I’ve seen co-creation in many forms but here are some examples:
- Travellers decorating the hostel and painting murals in return for free accommodation/food
- Travellers volunteering and helping out at hostels – reception work, gardening, taking guests out, etc. (Workaway/Helpx).
- Guestbooks, cookbook with recipes from travellers, wall with messages from travellers, photographs, videos
If your hostel doesn’t have the atmosphere, then, unfortunately, you are doomed. Atmosphere is a mixture of how you hostel looks, but more importantly how it feels and this is very much dependent on the people running the place.
When designing the atmosphere of your hostel, of course it’s important to think about what colors, furniture, and decorations you will use. But when I think about the greatest hostels I’ve visited, I always think about the people who ran them, their special personality and the community they managed to create at their hostel.
Besides hiring great people, here are some of the best ways I’ve seen to enhance the atmosphere:
- Musical instruments – provide guests with a few musical instruments and they’ll do the rest
- Events – in house hostel events, quiz nights, pub crawls, bbq’s etc – the list is endless here
- Staff taking guests out – I stayed at an excellent hostel in Malaysia that employed a customer experience manager. His job was simply to entertain the guests. He did magic tricks, took the guests out and the whole heart and soul of the hostel depended on this one man.

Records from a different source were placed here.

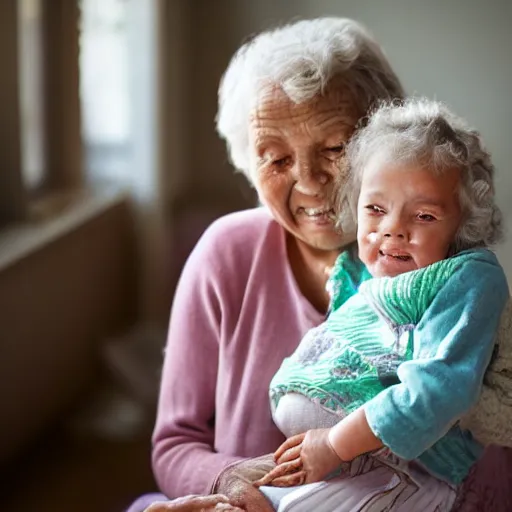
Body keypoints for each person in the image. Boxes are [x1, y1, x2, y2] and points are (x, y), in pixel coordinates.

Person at [125, 16, 405, 512]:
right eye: (276, 159)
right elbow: (175, 442)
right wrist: (229, 477)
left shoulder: (434, 263)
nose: (311, 181)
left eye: (336, 148)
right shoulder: (225, 254)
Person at [252, 98, 508, 511]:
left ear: (463, 223)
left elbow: (439, 388)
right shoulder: (357, 272)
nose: (393, 229)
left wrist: (336, 443)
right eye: (375, 209)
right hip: (343, 462)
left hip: (413, 470)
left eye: (423, 216)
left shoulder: (467, 278)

- Honesty systems – I’ve seen this in various forms over the years: tabs, take food and donate, even currency exchange in one hostel where there were simple envelopes from different countries and guests would drop their loose currency, and take the equivalent currency from the envelope of the next country they were visiting. In my opinion, such initiatives are great. Not only do they create trust and an honest environment, but also 95% of traveller’s will respect this – the reputation you create is worth far more than the 5% who abuse the system.
- Design – I’m coming from a subjective viewpoint here but my most favorite hostels we’re always small, homely and reflected the personality of the owner.
But here’s several nice examples from my experiences:
PERSONAL: one hostel I visited in Thailand had a wall full of pictures of travellers with the owner.
QUIRKY: A hostel I visited in Riga had a bar made out of an old school VW Van.
HOMELY: A hostel I visited in New Zealand made me feel like I was home again – it was run by a family, there was photos, memories and quotes on the wall, and everyone in the hostel would eat and go out together.
I’ve stayed in all kinds of concept hostels: pod capsule, vegan, gay, surf, art, co-living. Having a special concept for your hostel is a great way to differentiate your offering.
SO, HOW TO DIFFERENTIATE YOUR HOSTEL?
With huge hostel chains beating smaller independent on price, it’s important to find new ways to differentiate your hostel offering. A solid method for differentiation is to focus on creating a great experience.
It’s clear from my research that travellers are looking to create memorable stories that they can tell their friends about on social media. As a result, they are willing to pay more for a memorable experiences and this is a trend that’s only going to grow in the future.
On a final note, remember that you can create a place that looks great, but still feels dead. The experience, and in fact the success of your hostel, is heavily dependent on the quality of your staff. Therefore, the cardinal rule to remember when creating your hostel experience: happy staff = happy customers.